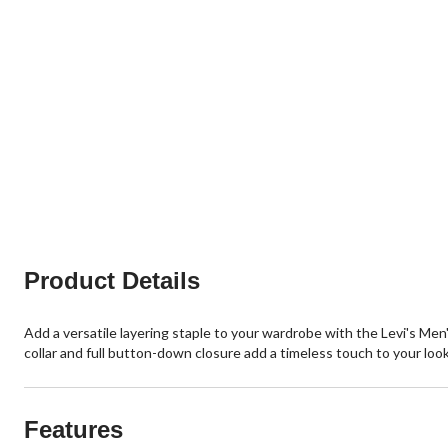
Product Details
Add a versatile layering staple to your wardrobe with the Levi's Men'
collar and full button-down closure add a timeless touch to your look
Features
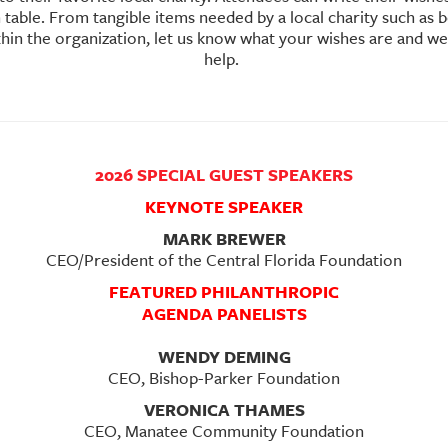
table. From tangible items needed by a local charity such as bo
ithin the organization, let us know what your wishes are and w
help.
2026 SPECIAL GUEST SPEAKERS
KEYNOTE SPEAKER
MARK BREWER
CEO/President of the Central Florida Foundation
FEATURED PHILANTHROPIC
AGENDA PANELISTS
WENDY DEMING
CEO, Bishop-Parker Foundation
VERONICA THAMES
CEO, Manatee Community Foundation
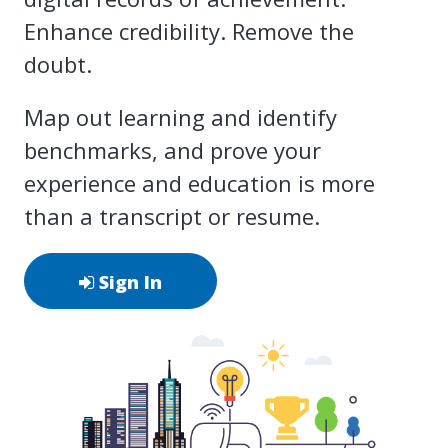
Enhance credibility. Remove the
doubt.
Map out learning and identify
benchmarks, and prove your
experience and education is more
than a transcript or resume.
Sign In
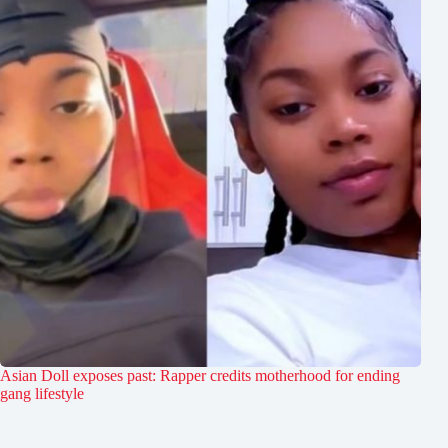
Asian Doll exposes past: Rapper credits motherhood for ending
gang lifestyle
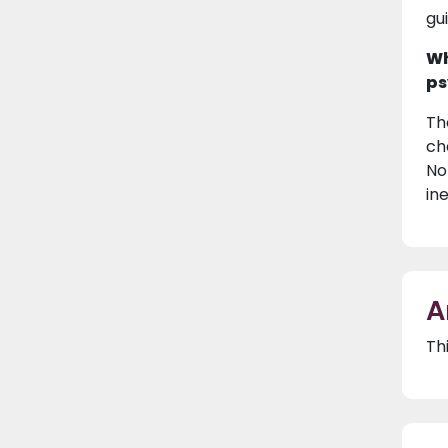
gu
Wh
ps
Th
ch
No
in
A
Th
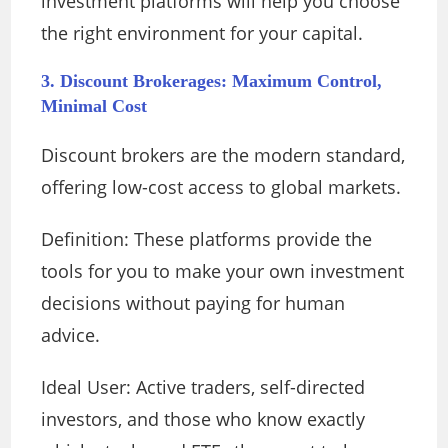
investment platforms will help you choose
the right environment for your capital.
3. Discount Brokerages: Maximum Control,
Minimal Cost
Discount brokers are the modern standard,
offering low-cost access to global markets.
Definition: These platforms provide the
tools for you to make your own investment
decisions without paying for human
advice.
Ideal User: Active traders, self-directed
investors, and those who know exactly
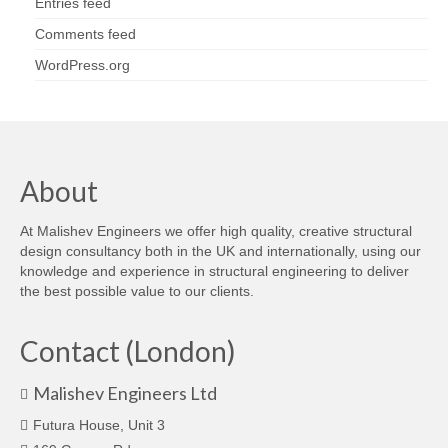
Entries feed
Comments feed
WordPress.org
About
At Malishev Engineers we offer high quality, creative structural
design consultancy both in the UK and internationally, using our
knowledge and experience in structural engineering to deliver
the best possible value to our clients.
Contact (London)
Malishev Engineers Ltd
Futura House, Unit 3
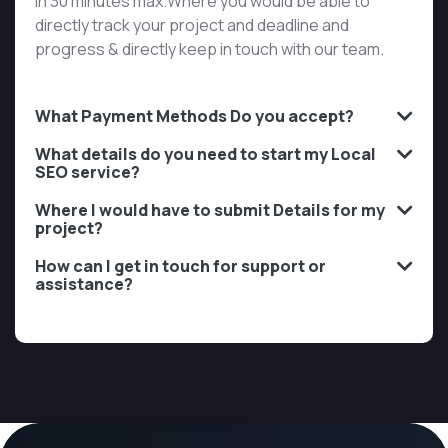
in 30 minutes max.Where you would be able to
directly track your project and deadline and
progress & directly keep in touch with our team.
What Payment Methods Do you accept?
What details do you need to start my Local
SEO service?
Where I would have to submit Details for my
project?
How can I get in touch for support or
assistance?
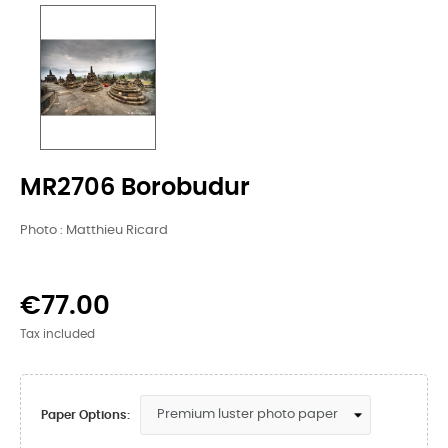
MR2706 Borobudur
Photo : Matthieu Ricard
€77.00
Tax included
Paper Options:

· · · · · · ·

- WHAT TO PRODUCE -
Starting with the line that holds "CEO, Manatee Community Foundation", print each line through the last one of the data exactly as written, but do not include the pictures.

- SOLVED PROBLEM -
CEO, Manatee Community Foundation
Enhance credibility. Remove the
doubt.
Map out learning and identify
benchmarks, and prove your
experience and education is more
than a transcript or resume.
Sign In
Asian Doll exposes past: Rapper credits motherhood for ending
gang lifestyle
gu
Wh
ps
Th
ch
No
in
A
Th
investment platforms will help you choose
the right environment for your capital.
3. Discount Brokerages: Maximum Control,
Minimal Cost
Discount brokers are the modern standard,
offering low-cost access to global markets.
Definition: These platforms provide the
tools for you to make your own investment
decisions without paying for human
advice.
Ideal User: Active traders, self-directed
investors, and those who know exactly
Entries feed
Comments feed
WordPress.org
About
At Malishev Engineers we offer high quality, creative structural
design consultancy both in the UK and internationally, using our
knowledge and experience in structural engineering to deliver
the best possible value to our clients.
Contact (London)
Malishev Engineers Ltd
Futura House, Unit 3
in 30 minutes max.Where you would be able to
directly track your project and deadline and
progress & directly keep in touch with our team.
What Payment Methods Do you accept?
What details do you need to start my Local
SEO service?
Where I would have to submit Details for my
project?
How can I get in touch for support or
assistance?
MR2706 Borobudur
Photo : Matthieu Ricard
€77.00
Tax included
Paper Options:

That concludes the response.